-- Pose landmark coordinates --
=== Section Start ===

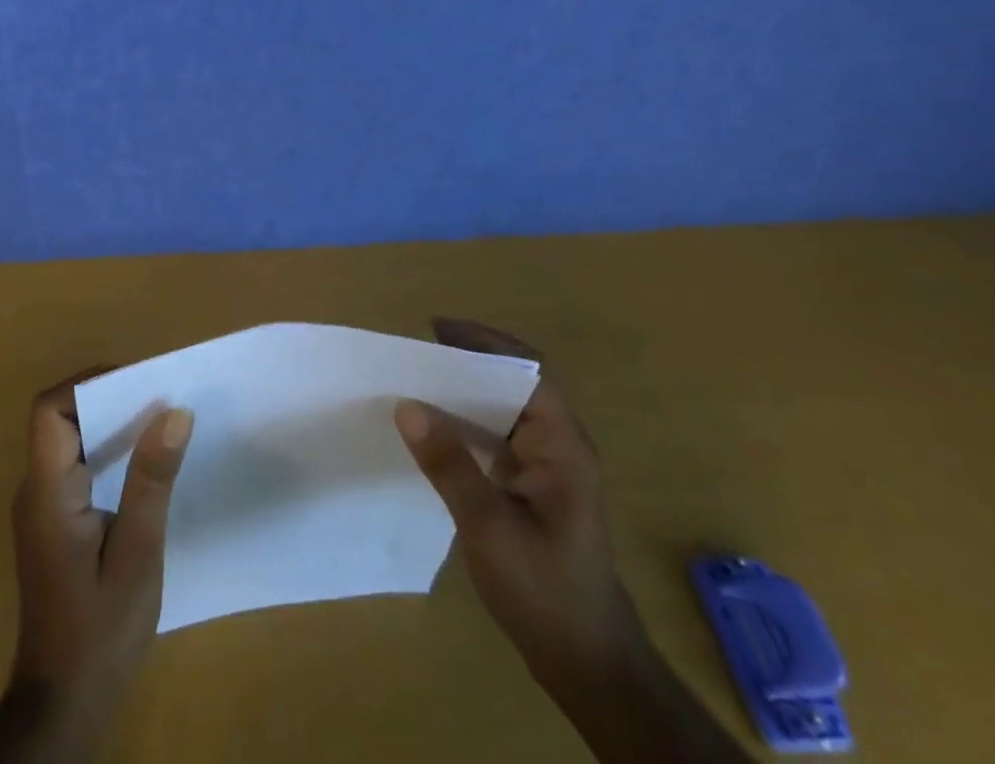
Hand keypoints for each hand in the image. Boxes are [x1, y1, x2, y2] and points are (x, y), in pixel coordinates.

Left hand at [0, 373, 192, 762]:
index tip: (139, 383)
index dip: (89, 384)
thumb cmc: (101, 631)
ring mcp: (41, 508)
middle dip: (108, 398)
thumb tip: (176, 411)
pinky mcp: (53, 524)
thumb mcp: (138, 553)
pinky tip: (143, 465)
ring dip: (110, 424)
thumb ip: (152, 480)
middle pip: (60, 419)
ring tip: (160, 423)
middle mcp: (35, 491)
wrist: (63, 705)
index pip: (50, 410)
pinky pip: (75, 465)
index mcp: (48, 492)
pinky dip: (106, 451)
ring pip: (68, 440)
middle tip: (160, 399)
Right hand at [394, 318, 641, 690]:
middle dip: (470, 361)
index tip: (438, 329)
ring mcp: (547, 467)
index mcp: (562, 444)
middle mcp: (558, 445)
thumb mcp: (489, 526)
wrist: (587, 664)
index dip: (485, 343)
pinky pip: (498, 437)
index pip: (527, 370)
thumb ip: (449, 464)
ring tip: (418, 380)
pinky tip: (435, 429)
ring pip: (504, 409)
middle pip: (515, 383)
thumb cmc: (545, 590)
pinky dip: (467, 423)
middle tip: (419, 351)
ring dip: (466, 392)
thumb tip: (407, 406)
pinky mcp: (533, 487)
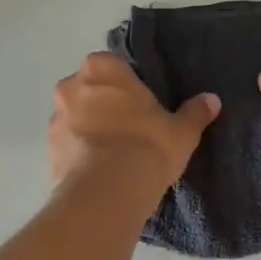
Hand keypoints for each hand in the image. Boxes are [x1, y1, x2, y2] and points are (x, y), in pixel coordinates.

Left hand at [50, 53, 219, 195]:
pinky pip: (68, 145)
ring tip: (114, 155)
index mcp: (103, 68)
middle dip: (106, 105)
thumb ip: (195, 112)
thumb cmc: (147, 146)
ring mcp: (55, 118)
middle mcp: (71, 86)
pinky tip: (100, 171)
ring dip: (90, 129)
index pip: (116, 67)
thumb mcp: (181, 131)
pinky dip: (80, 153)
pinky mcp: (48, 150)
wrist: (108, 192)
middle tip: (131, 129)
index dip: (130, 86)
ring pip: (76, 117)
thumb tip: (212, 100)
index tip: (144, 106)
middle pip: (91, 90)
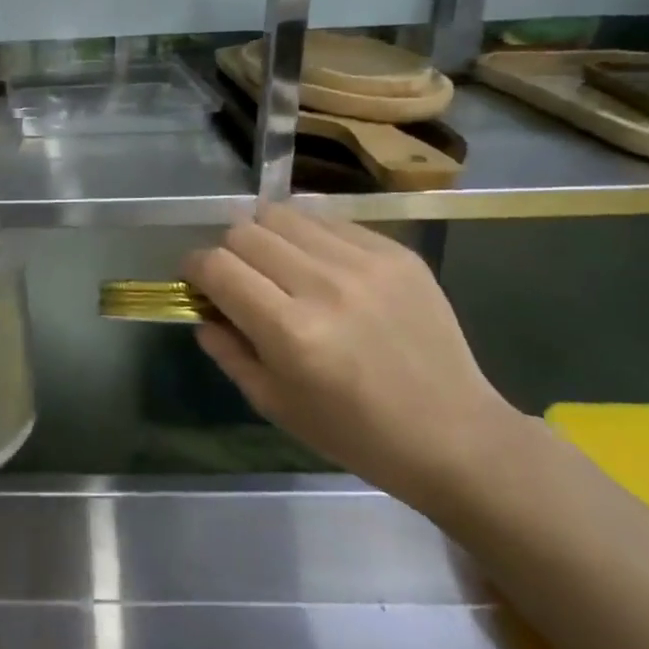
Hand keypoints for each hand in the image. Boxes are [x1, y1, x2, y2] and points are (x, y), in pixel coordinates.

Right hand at [182, 206, 524, 519]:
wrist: (454, 434)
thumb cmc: (354, 432)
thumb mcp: (274, 404)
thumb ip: (227, 351)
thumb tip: (202, 312)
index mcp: (290, 331)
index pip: (217, 266)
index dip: (195, 267)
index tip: (197, 280)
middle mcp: (324, 285)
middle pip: (245, 231)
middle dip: (229, 252)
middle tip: (241, 279)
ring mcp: (365, 263)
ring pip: (284, 215)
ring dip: (267, 237)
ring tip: (280, 266)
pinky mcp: (397, 253)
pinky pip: (330, 221)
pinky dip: (310, 238)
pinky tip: (322, 268)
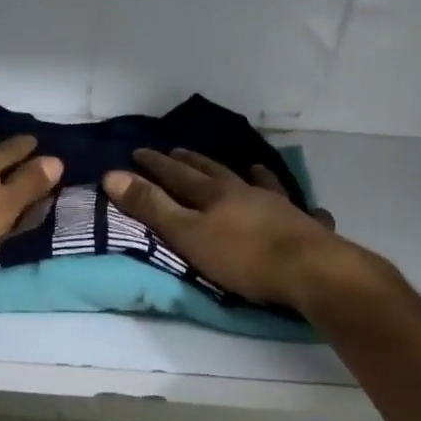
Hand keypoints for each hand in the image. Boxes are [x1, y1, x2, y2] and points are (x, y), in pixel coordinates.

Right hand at [102, 149, 349, 309]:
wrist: (308, 269)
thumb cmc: (242, 256)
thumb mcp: (187, 234)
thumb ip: (152, 207)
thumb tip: (112, 175)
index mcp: (213, 194)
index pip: (177, 175)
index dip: (156, 165)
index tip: (139, 151)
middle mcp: (244, 191)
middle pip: (213, 172)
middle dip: (192, 163)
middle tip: (178, 152)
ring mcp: (276, 205)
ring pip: (256, 182)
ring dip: (245, 173)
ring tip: (245, 164)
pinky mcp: (302, 224)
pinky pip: (295, 206)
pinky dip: (291, 201)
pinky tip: (301, 202)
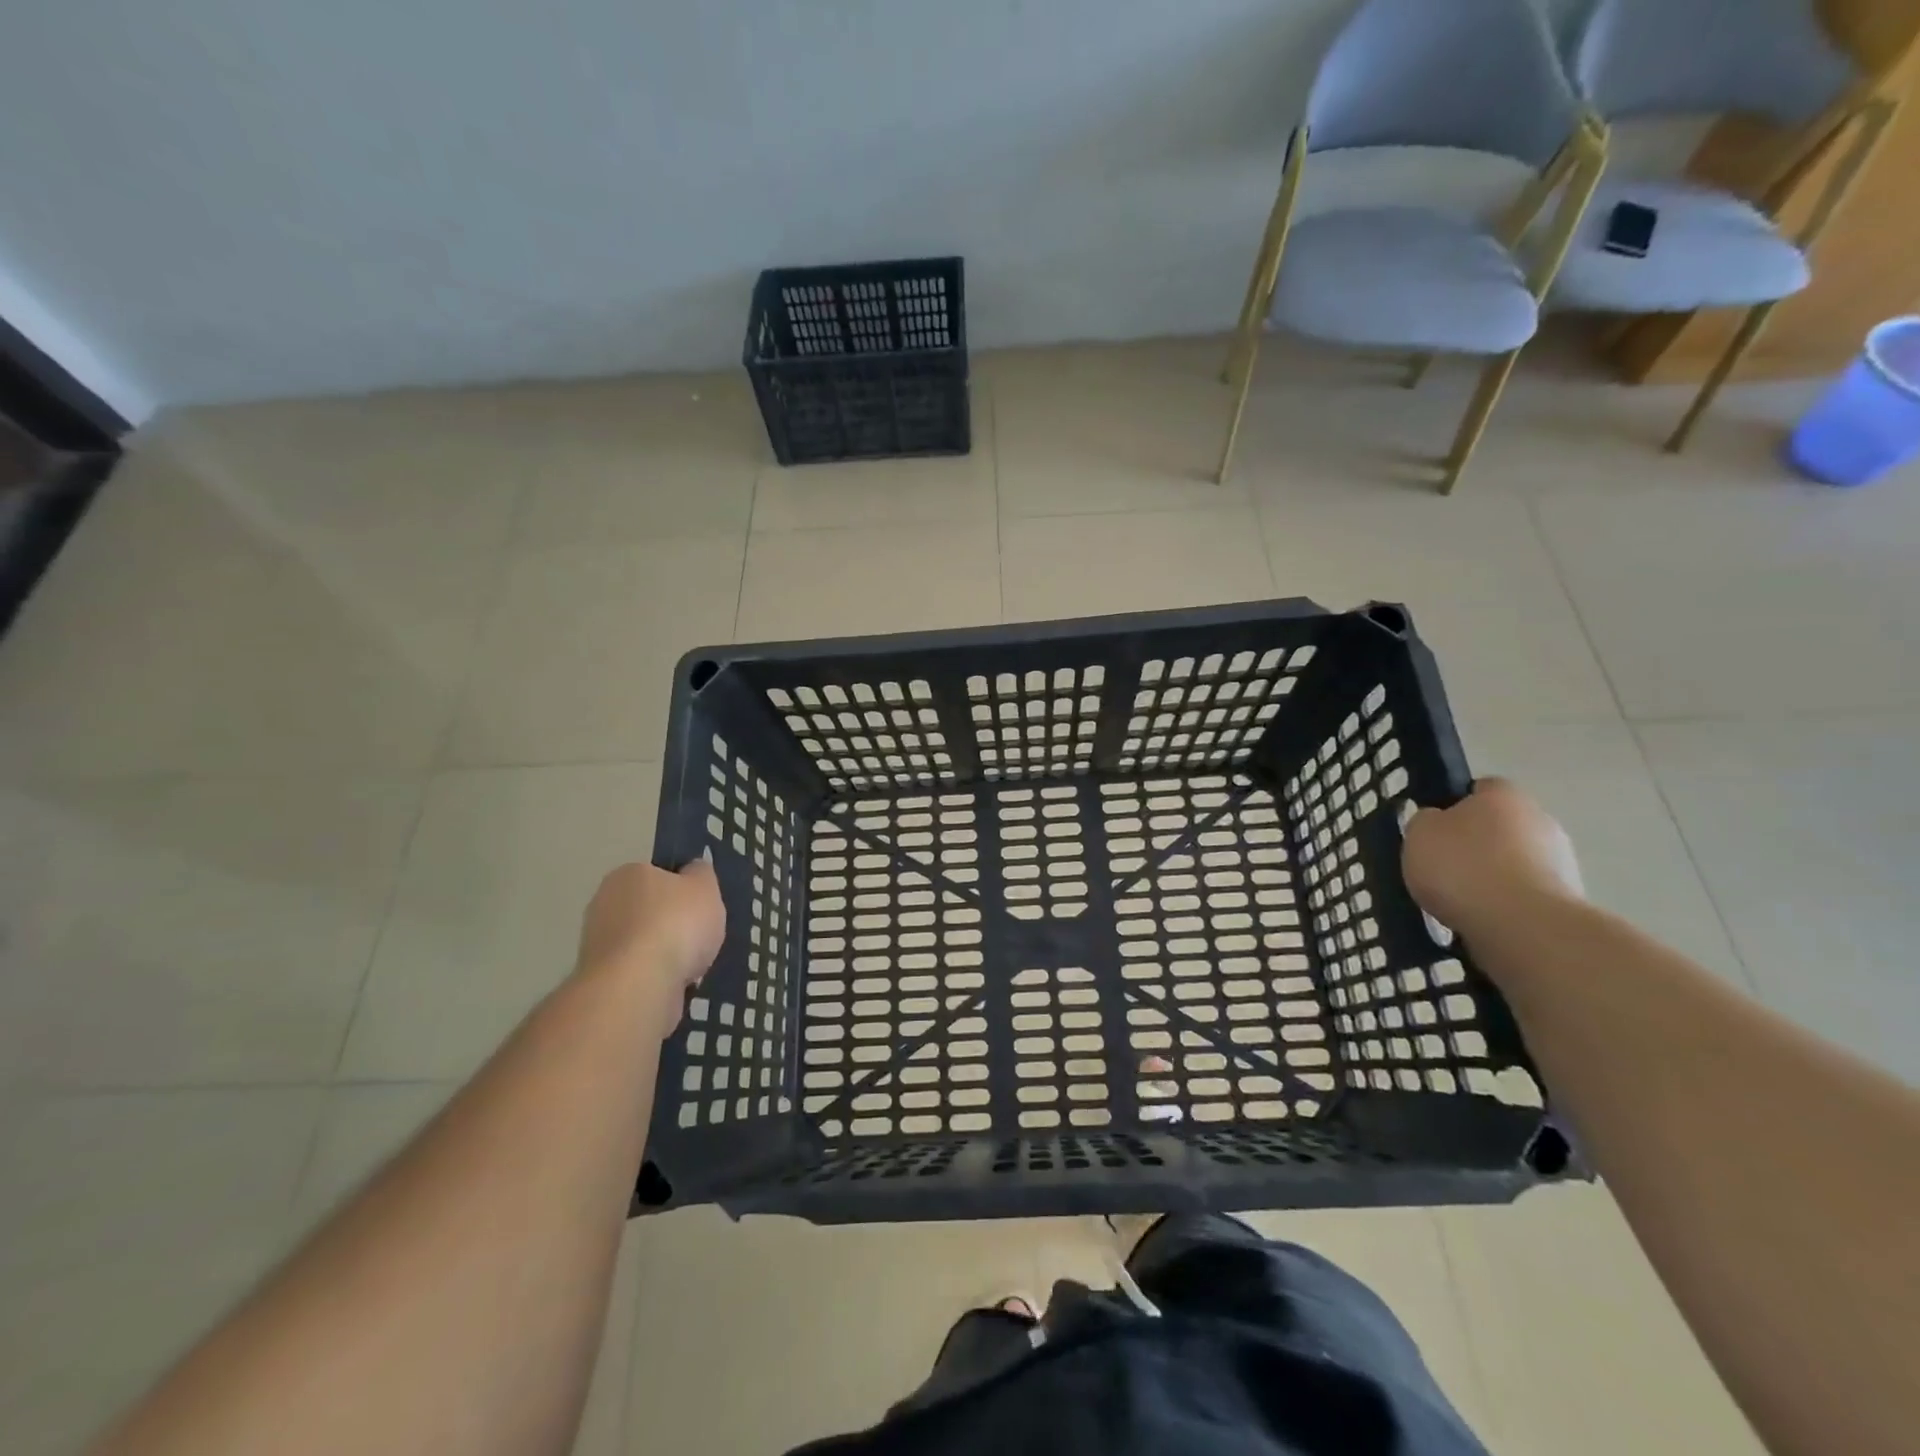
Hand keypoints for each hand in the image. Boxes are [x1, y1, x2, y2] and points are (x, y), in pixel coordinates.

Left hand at [575, 859, 725, 1027]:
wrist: (637, 986)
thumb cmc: (675, 924)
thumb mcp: (705, 887)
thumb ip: (701, 874)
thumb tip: (693, 869)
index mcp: (628, 873)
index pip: (658, 874)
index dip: (682, 889)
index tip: (700, 907)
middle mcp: (604, 903)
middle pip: (648, 910)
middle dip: (670, 924)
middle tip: (698, 937)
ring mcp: (597, 944)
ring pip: (642, 943)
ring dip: (663, 954)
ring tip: (689, 967)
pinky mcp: (599, 978)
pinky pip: (636, 972)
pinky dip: (654, 978)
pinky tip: (672, 985)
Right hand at [1402, 778, 1583, 941]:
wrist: (1521, 925)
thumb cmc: (1462, 866)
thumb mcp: (1418, 833)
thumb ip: (1426, 821)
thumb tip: (1437, 822)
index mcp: (1504, 794)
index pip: (1479, 789)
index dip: (1454, 806)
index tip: (1434, 831)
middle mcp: (1540, 819)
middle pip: (1500, 827)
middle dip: (1477, 844)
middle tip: (1443, 867)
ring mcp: (1561, 861)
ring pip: (1514, 862)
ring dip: (1493, 876)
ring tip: (1460, 901)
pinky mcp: (1567, 900)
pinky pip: (1524, 895)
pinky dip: (1506, 904)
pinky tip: (1483, 919)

=== Section End ===

-- EXERCISE REQUIREMENTS --
From the records, copy every line that has the string "wrist" in it.

-- SOLUTION --
wrist: (63, 705)
wrist: (587, 664)
wrist: (108, 192)
wrist: (454, 434)
wrist: (308, 269)
wrist: (637, 986)
wrist: (1521, 925)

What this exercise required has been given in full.